Y mientras contemplo el gris de las lápidas, me pregunto qué clase de brujería me acecha. La paz del lugar se confunde con el monocromo de la escena. La noche no tiene tanta diferencia del día, vista de esta manera. Es un tanto más oscura, pero mucho más sincera. Hasta la luna se apiada y sin demasiados matices se parece a la de siempre. Mi pregunta es la misma desde hace horas. Y ya no es por qué ni cómo. Es simplemente, qué. Qué haré con esto.

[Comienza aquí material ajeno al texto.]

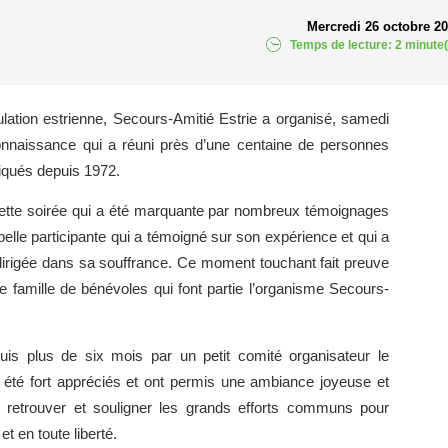
Mercredi 26 octobre 2
Temps de lecture: 2 minute(
ulation estrienne, Secours-Amitié Estrie a organisé, samedi
econnaissance qui a réuni près d’une centaine de personnes
liqués depuis 1972.
 cette soirée qui a été marquante par nombreux témoignages
elle participante qui a témoigné sur son expérience et qui a
 dirigée dans sa souffrance. Ce moment touchant fait preuve
famille de bénévoles qui font partie l’organisme Secours-
uis plus de six mois par un petit comité organisateur le
t été fort appréciés et ont permis une ambiance joyeuse et
retrouver et souligner les grands efforts communs pour
t en toute liberté.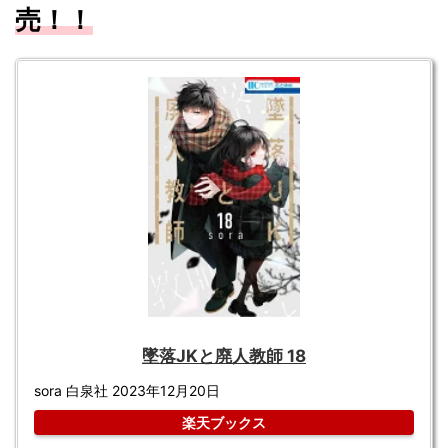
売！！
墜落JKと廃人教師 18
sora 白泉社 2023年12月20日
楽天ブックス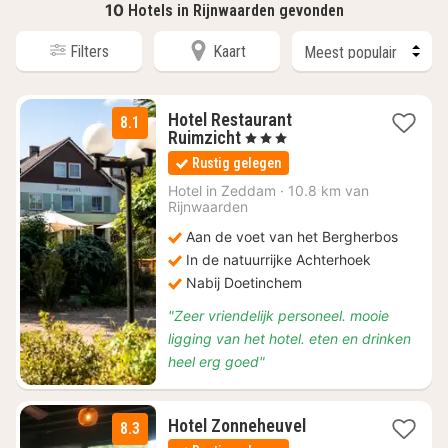
10
Hotels in Rijnwaarden gevonden
Filters
Kaart
Hotel Restaurant
8.1
1
Ruimzicht
, 3 Sterren
nacht
Rustig gelegen
vanaf
€
Hotel in
Zeddam
·
10.8 km van
Rijnwaarden
109
Aan de voet van het Bergherbos
In de natuurrijke Achterhoek
Nabij Doetinchem
"Zeer vriendelijk personeel. mooie
ligging van het hotel. eten en drinken
heel erg goed"
1
Hotel Zonneheuvel
8.3
nacht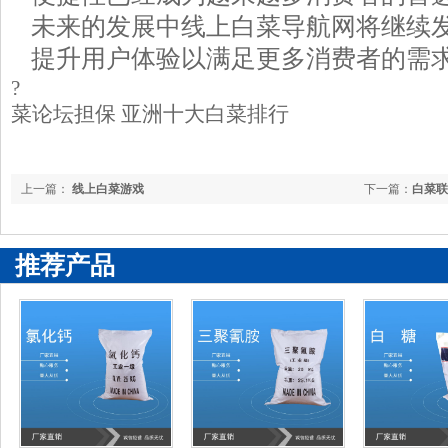
未来的发展中线上白菜导航网将继续
提升用户体验以满足更多消费者的需
?
菜论坛担保 亚洲十大白菜排行
上一篇：
线上白菜游戏
下一篇：
白菜联
推荐产品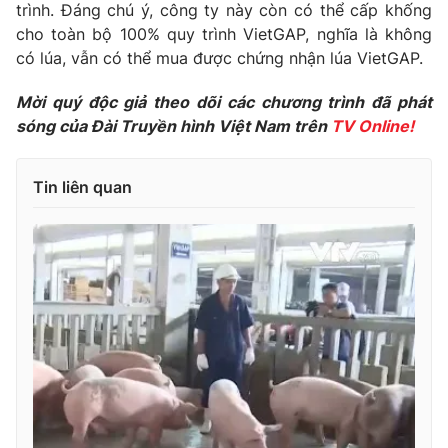
trình. Đáng chú ý, công ty này còn có thể cấp khống
Photo
Infographic
cho toàn bộ 100% quy trình VietGAP, nghĩa là không
có lúa, vẫn có thể mua được chứng nhận lúa VietGAP.
Video
Shorts video
Mời quý độc giả theo dõi các chương trình đã phát
sóng của Đài Truyền hình Việt Nam trên
TV Online!
VTV Money
VTV Thể thao
Tin liên quan
VTV Sức khoẻ
Bất động sản
Thị trường 24h
Tấm lòng Việt
VTV4
Vươn mình bằng AI
VTV9
VTV8
Liên hệ tòa soạn
English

Mis pasos me llevan desconsolada a casa. Reconozco el camino. Aunque apenas levanto la mirada. No es el gris, es el púrpura al que temo. El que delata a los que se alejan. No puedo negarlo. La idea de verme rodeada por ese único color es tentadora. Una especie de libertad hasta ayer insospechada, más cercana a las calles de lápidas y cruces que a las atestadas de vehículos y personas presurosas de llegar a horario a destinos predestinados. Pero es una decisión difícil. El qué, no tiene respuestas fáciles.